Although the use of citrate for regional anticoagulation has been shown to be superior to heparin (4), it often complicates CRRT. A small number of regional citrate anticoagulation protocols offer high solute clearance but also require several customized solutions (5, 6, 7, 8, 9, 10). Customization of solutions, with subsequent adjustments based on or determined by patient clinical status, expends pharmacy resources in preparing the solutions and increases the risk of error in the preparation of the solutions and their administration (11). This customization of solutions can vary not only between individual patients, but can vary as to the same patient based on that patient's changing clinical status. In addition, if a patient's clinical status changes over the course of treatment, previously prepared solutions may have to be discarded, thereby increasing the costs of treatment. In 2004, two patients receiving CRRT died after potassium chloride, rather than sodium chloride, was mistakenly added to a custom-made dialysate (12, 13). As the FDA does not presently require batch testing for quality control, potentially hazardous CRRT solution errors may be unrecognized. In a recent international survey on the management of critically ill ARF patients, the greatest concerns with CRRT included anticoagulation, dialyzer clotting, nursing workload, lack of standards, and cost (3).
The ideal CRRT protocol should provide volume control, metabolic (acid-base and electrolyte) control, and adequate solute clearance, without significant complications related to bleeding or clotting and should be versatile to allow for independent adjustment of the above parameters. Furthermore, the CRRT protocol should use standardized solutions and should not require more than two or three different types of solutions in order to minimize the strain on the compounding pharmacy and healthcare providers. Finally, the CRRT should ideally run with little or no interruption.
The present disclosure provides novel solutions for use with CRRT. In one embodiment, the CRRT protocol is a continuous venovenous hemodiafiltration (CVVHDF) method. CVVHDF provides both diffusive and convective solute clearance and easily maintains a filtration fraction<20% at low blood flow rates and high effluent rates, thereby decreasing the likelihood of filter clotting (14). The present disclosure also provides a simplified set of CRRT solutions for use in CRRT.

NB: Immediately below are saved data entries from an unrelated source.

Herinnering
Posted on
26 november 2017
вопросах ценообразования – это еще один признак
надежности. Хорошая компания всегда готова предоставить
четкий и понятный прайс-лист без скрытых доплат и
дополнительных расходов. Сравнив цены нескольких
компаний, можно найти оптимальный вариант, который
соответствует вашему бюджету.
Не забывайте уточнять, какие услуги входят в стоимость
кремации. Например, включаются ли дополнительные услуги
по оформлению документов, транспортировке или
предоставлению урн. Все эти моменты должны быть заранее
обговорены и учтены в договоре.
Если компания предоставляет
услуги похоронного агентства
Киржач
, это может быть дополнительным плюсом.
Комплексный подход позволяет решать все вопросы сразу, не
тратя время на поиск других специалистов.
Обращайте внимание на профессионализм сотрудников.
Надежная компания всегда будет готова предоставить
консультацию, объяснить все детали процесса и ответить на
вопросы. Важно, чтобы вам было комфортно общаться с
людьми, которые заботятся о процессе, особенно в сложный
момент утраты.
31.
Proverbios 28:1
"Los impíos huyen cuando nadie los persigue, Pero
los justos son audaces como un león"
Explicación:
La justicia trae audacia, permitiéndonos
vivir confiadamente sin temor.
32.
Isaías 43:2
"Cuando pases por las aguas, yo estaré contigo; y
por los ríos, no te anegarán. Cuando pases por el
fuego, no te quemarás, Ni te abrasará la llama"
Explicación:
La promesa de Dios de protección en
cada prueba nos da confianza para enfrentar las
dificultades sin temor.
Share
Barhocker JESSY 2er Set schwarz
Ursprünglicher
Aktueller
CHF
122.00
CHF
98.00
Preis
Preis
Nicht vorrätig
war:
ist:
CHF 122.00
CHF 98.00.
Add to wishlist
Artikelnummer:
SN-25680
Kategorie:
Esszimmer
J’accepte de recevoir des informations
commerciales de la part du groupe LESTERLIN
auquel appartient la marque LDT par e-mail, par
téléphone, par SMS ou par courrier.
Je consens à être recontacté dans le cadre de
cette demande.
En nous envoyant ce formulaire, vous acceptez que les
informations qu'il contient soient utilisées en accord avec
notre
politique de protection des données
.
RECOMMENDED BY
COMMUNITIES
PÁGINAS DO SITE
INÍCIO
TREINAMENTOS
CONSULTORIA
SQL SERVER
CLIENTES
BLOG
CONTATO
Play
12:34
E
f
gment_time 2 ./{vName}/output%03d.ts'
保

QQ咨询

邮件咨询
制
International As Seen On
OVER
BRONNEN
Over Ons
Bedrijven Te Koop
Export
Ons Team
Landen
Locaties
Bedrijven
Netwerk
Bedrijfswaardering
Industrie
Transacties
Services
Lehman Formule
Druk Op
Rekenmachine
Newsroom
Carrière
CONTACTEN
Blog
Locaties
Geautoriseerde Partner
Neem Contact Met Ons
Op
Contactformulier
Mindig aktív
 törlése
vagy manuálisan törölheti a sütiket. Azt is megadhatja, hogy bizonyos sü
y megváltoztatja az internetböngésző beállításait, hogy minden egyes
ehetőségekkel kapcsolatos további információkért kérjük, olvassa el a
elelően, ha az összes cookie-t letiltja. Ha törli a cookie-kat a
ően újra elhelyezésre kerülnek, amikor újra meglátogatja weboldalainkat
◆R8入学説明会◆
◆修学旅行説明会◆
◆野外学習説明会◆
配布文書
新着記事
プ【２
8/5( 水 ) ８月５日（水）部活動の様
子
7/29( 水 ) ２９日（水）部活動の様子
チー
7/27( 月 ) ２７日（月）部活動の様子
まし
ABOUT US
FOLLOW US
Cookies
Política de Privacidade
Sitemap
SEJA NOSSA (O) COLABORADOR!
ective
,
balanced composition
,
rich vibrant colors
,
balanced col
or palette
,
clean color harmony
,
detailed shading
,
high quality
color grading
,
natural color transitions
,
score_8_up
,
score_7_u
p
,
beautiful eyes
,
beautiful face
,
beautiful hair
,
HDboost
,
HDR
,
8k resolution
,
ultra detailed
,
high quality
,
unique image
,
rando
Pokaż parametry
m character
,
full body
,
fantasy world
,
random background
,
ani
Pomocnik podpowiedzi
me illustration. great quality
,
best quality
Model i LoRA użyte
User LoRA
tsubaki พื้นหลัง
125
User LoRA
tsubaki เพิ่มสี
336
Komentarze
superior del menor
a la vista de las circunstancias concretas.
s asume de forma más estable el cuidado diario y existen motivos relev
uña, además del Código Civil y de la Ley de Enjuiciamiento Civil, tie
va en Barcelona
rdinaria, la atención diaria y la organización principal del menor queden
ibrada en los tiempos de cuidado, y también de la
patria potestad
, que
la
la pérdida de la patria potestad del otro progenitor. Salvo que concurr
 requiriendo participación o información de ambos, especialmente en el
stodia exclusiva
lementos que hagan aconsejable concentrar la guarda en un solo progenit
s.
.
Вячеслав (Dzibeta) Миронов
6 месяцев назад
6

Altering the composition of CRRT solutions for each patient proved to be costly, labor-intensive, and error-prone. As a result, we first devised a simplified citrate protocol using 2% trisodium citrate delivered as replacement fluid at 250 ml/hr (citrate 17.5 mmol/hr), with a standardized normal saline dialysate delivered at 1000 ml/hr (15). However, this method could not provide higher effluent rates without also causing severe metabolic complications.
In one embodiment, a bicarbonate-based dialysate and a dilute citrate solution used for both anticoagulation and replacement fluid are disclosed. The citrate solution provides adequate metabolic control, a high ultrafiltration rate, and effective regional anticoagulation without requiring customization based on the clinical status of an individual patient.